David Nalley's Blog

Secondary storage scalability configuration and tuning in CloudStack


Someone asked about this recently on the cloudstack-users mailing list, and I figure this is both an interesting design point of CloudStack as well as a specific piece of knowledge that others will find useful.

So first, lets talk about what Secondary Storage is – especially if you are not familiar with CloudStack’s hierarchy. Secondary storage is where templates (aka non-running disk images) and snapshots are stored. The  Secondary Storage VM (SSVM) handles a number of things, most importantly shuttling images and snapshots between various primary storage (where running disk images are stored) resources and the secondary storage resources. The SSVM also handles receiving uploaded disk images and aging/scavenging snapshots. The SSVM is really just some CloudStack agent software running atop a Linux VM, but bears the name SSVM because of the functionality that it is providing.

So why run this storage management service  as a stateless virtual machine instead of incorporating it into some centralized all-in-one management server? First your management server might not be network-proximate to your secondary storage resource. Particularly if you have multiple geographically disparate datacenters with resources being managed in just a few locations. Secondly, all-in-one isn’t very scalable. With the stateless ‘worker VMs’ CloudStack can dynamically scale the number of VMs up to deal with load. The minimum is that a single SSVM will exist in each zone. CloudStack uses two different configuration options to determine when to scale up and add more:

secstorage.capacity.standby is the minimal number of command execution sessions that system is able to serve immediately. secstorage.session.max is the max number of command execution sessions that a SSVM can handle. By manipulating these settings (making the former higher and latter lower) you can trigger a faster automatic scale at lower load, or you can let the defaults do their job.

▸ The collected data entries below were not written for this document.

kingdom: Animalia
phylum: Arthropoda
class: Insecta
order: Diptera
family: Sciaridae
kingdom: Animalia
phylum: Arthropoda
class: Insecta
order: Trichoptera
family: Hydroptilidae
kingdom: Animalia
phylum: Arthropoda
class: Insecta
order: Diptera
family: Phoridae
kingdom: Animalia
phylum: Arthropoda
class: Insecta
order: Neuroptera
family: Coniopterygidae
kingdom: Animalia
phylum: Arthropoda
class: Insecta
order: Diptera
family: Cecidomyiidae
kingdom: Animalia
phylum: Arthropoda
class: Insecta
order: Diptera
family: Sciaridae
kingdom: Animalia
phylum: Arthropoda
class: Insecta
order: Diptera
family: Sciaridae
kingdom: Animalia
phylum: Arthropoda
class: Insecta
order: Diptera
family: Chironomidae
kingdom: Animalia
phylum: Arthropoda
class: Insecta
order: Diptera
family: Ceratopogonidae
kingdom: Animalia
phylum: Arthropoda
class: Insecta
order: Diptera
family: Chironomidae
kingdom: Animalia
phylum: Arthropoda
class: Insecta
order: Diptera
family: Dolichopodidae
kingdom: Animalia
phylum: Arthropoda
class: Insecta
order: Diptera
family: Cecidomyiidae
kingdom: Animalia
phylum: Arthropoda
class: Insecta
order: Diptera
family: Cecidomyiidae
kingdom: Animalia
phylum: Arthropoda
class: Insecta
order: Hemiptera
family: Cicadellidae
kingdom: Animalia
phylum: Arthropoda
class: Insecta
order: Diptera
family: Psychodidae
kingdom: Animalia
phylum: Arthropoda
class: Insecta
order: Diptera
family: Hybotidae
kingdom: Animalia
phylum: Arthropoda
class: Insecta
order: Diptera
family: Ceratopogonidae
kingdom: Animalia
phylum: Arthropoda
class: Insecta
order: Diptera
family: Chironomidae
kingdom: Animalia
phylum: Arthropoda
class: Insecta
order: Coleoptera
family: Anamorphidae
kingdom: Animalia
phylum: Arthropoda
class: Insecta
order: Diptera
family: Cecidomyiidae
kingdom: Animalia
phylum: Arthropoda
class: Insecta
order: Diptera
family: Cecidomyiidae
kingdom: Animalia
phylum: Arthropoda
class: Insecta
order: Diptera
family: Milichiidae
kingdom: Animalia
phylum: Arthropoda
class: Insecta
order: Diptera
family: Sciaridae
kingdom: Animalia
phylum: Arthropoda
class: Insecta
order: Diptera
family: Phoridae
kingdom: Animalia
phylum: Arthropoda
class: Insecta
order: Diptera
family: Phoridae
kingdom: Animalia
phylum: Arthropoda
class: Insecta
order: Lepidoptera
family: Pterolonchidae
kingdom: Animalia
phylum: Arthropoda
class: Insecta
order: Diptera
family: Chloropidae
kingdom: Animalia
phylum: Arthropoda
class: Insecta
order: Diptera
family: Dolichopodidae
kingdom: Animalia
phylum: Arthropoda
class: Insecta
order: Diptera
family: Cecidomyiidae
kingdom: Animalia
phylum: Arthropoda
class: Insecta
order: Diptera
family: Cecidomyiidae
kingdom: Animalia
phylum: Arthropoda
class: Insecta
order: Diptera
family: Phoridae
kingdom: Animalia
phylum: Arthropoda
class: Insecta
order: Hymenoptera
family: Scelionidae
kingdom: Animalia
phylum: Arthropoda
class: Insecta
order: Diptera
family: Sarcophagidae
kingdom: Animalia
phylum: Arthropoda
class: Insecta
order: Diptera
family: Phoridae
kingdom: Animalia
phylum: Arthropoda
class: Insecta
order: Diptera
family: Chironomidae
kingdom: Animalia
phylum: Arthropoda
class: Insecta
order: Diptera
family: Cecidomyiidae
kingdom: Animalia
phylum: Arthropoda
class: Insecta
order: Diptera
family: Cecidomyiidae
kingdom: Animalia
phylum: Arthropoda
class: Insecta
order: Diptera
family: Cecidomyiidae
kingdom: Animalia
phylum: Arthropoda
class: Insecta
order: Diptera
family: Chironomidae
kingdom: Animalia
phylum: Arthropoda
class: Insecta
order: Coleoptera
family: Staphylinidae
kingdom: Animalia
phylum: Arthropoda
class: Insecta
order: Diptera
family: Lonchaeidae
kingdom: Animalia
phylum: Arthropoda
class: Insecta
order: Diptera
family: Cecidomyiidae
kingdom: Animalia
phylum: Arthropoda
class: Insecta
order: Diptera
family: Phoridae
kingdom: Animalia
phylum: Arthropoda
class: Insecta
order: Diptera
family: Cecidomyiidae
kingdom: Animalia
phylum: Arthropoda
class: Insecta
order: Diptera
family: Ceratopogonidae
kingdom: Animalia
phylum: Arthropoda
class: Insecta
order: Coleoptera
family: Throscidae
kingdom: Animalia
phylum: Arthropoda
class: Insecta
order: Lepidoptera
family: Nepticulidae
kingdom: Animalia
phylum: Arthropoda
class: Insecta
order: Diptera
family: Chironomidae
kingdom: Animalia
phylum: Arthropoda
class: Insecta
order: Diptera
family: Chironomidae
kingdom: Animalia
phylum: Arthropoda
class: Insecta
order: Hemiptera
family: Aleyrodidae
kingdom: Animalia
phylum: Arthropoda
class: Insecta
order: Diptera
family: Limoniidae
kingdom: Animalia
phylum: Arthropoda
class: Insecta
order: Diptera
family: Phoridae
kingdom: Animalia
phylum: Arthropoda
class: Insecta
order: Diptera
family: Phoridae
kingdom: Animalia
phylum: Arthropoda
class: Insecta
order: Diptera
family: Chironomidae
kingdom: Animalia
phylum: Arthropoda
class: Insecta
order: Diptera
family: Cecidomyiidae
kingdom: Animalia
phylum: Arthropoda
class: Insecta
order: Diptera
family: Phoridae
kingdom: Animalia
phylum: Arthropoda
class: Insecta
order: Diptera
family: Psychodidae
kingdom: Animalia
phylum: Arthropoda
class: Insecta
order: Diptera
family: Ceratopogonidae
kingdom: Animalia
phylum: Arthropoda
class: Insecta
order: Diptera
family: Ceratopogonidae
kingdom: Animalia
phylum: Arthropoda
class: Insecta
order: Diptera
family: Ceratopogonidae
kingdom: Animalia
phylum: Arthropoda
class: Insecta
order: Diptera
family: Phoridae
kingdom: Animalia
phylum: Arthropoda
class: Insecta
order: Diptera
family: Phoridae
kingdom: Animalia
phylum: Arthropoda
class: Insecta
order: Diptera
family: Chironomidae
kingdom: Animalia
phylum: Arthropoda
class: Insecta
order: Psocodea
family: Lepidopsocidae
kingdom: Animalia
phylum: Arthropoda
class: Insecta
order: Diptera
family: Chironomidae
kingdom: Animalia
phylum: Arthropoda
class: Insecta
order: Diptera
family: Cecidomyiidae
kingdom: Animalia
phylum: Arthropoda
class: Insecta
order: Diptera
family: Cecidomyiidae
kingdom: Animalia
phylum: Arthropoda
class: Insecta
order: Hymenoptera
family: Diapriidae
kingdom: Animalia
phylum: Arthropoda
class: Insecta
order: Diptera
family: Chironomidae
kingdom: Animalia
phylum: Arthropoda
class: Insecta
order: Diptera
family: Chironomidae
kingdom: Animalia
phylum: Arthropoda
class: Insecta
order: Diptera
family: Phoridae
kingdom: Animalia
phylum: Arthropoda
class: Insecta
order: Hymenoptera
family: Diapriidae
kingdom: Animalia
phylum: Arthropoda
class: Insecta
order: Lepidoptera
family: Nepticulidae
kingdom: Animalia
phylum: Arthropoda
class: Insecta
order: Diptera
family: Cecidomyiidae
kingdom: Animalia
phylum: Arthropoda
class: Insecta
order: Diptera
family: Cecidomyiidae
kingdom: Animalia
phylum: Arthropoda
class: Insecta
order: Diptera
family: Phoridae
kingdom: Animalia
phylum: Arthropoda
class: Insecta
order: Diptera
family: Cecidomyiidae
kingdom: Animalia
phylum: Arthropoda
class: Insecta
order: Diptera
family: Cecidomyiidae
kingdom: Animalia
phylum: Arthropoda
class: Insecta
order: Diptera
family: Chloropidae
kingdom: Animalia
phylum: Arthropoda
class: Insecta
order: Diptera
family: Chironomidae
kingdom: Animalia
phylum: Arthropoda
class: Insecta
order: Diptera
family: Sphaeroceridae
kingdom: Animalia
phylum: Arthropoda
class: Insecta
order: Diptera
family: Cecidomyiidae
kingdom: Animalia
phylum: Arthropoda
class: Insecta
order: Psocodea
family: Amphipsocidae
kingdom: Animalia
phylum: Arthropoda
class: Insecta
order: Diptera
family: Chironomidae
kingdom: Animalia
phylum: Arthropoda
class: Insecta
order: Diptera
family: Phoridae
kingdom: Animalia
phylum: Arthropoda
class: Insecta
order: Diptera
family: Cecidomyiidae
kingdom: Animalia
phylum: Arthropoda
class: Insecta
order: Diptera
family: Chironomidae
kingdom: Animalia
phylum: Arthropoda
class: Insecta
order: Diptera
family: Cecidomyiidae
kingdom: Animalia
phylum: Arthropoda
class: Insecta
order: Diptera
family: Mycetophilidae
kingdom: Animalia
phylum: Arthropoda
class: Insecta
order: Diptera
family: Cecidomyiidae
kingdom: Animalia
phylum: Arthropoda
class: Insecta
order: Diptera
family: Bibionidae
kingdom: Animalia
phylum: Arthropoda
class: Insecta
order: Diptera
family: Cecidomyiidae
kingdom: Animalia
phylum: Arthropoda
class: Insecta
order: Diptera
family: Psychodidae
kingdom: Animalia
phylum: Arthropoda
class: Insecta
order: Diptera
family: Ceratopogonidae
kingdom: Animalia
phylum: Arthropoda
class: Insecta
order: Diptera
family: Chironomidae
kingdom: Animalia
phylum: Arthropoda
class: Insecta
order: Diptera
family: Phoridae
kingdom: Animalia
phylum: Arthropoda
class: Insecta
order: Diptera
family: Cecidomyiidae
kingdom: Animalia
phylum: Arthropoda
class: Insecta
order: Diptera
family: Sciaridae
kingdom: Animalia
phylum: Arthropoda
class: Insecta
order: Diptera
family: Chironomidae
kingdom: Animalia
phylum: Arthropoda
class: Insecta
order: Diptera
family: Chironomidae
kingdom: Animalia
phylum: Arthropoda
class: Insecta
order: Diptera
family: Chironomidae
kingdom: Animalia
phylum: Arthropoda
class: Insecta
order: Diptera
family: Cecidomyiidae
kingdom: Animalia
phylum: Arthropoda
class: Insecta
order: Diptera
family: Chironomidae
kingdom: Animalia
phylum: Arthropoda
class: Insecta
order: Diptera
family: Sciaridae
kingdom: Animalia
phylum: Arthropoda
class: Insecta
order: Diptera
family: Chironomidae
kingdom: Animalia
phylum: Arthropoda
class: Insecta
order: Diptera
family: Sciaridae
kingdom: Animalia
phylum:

Of course that’s the new-fangled cloud way of doing things – just add more workers to do the work, but that’s not the only way of tuning or making your SSVM more scalable.

First, you can just make the SSVM bigger. The default service offering is for a 500Mhz, single vCPU, 256MB of RAM machine. That is pretty small, and works well for environments where change isn’t high, snapshots are infrequent, and the environment itself is small. You can of course edit that service offering or define a new one to be beefier. If you define a new offering you need to configure that with the secstorage.service.offering parameter.  Not only can you scale out, but you can also scale up.

Of course, nothing really trumps architecting things right in the first place. It’s pretty trivial to throw up a cloud computing environment with a single NIC on every host and letting management, guest, public, and storage traffic traverse a single physical network. And there isn’t inherently anything wrong with that, but if you really need to maximize efficiency, you can always have a dedicated storage network, and even better, enable jumbo frames on your networking hardware as well as your hypervisors, storage hardware – and yes your SSVM as well – you can configure that on the SSVM with the secstorage.vm.mtu.size parameter.

Even if you don’t have intense levels of snapshot work and template work, you may still want to tune your SSVM to make it more time-efficient.